* _Problem to solve_:
Transcribe the passage of the referee comment starting at "The topic of" and ending at "another data set?".

[[ Supplied text, beginning ]]

Status: final response (author comments only)

RC1:
'Comment on egusphere-2024-2392', Anonymous Referee #1, 30 Oct 2024
In their manuscript "Predictions of satellite retrieval failures of air quality using machine learning", the authors report on a study aiming at reducing the computational load of satellite data retrievals by identifying measurements for which the retrieval has a high probability of failing before even starting the retrieval. Their proposed method is based on a machine learning approach, trained on a set of satellite spectra and the corresponding error flags from the retrieval. The technique is demonstrated on MUSES retrievals of CO, temperature profiles and ozone using CrIS and AIRS/OMI radiances. The results show that a large fraction of unsuccessful retrievals can be avoided by applying the ML filtering, and that only a moderate number of successful retrievals is skipped.
The topic of this study is relevant as slow optimal estimation type algorithms can often not be applied to all measurements of modern satellite instruments due to a lack of computational resources. Reducing the number of unsuccessful retrievals, therefore helps in providing a larger number of results at the same cost. The proposed method is convincing, and the manuscript is clearly written and structured. However, I have several concerns and suggestions which should be considered before the manuscript can be accepted for publication.
Major comments
1) When using machine learning approaches in science and data retrieval, there is always the same concerns:
Are all relevant situations covered appropriately in the training data set?

Has the method generalised the information sufficiently to be applied to another data set?

Did the algorithm learn the intended connections, or has it generalised correlations which exist by chance or are not cause-and-effect type links?

Is a bias of some form introduced in the results when applying the method?

Some of these questions are discussed throughout the manuscript, for example, in the context of the erroneous flagging of high CO values. However, the manuscript would benefit from a specific section discussing the potential problems of the method and what the authors found in their tests.

[[ Supplied text, end ]]
[[ Data under study, beginning ]]

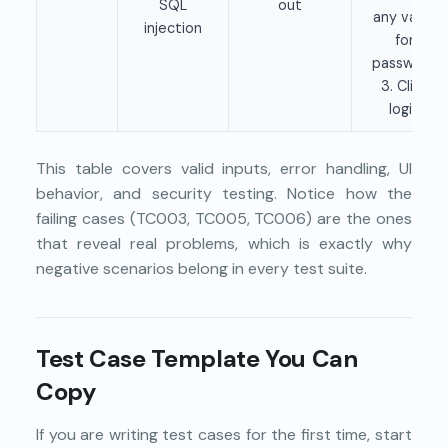
SQL
out
any value
injection
for
password
3. Click
login
This table covers valid inputs, error handling, UI
behavior, and security testing. Notice how the
failing cases (TC003, TC005, TC006) are the ones
that reveal real problems, which is exactly why
negative scenarios belong in every test suite.
Test Case Template You Can
Copy
If you are writing test cases for the first time, start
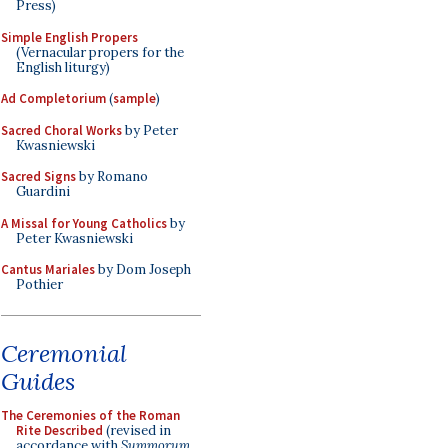
Press)
Simple English Propers
(Vernacular propers for the
English liturgy)
Ad Completorium
(
sample
)
Sacred Choral Works
by Peter
Kwasniewski
Sacred Signs
by Romano
Guardini
A Missal for Young Catholics
by
Peter Kwasniewski
Cantus Mariales
by Dom Joseph
Pothier
Ceremonial
Guides
The Ceremonies of the Roman
Rite Described
(revised in
accordance with
Summorum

[[ Data under study, end ]]

* _Answer for this exercise_:
The topic of this study is relevant as slow optimal estimation type algorithms can often not be applied to all measurements of modern satellite instruments due to a lack of computational resources. Reducing the number of unsuccessful retrievals, therefore helps in providing a larger number of results at the same cost. The proposed method is convincing, and the manuscript is clearly written and structured. However, I have several concerns and suggestions which should be considered before the manuscript can be accepted for publication.
Major comments
1) When using machine learning approaches in science and data retrieval, there is always the same concerns:
Are all relevant situations covered appropriately in the training data set?

Has the method generalised the information sufficiently to be applied to another data set?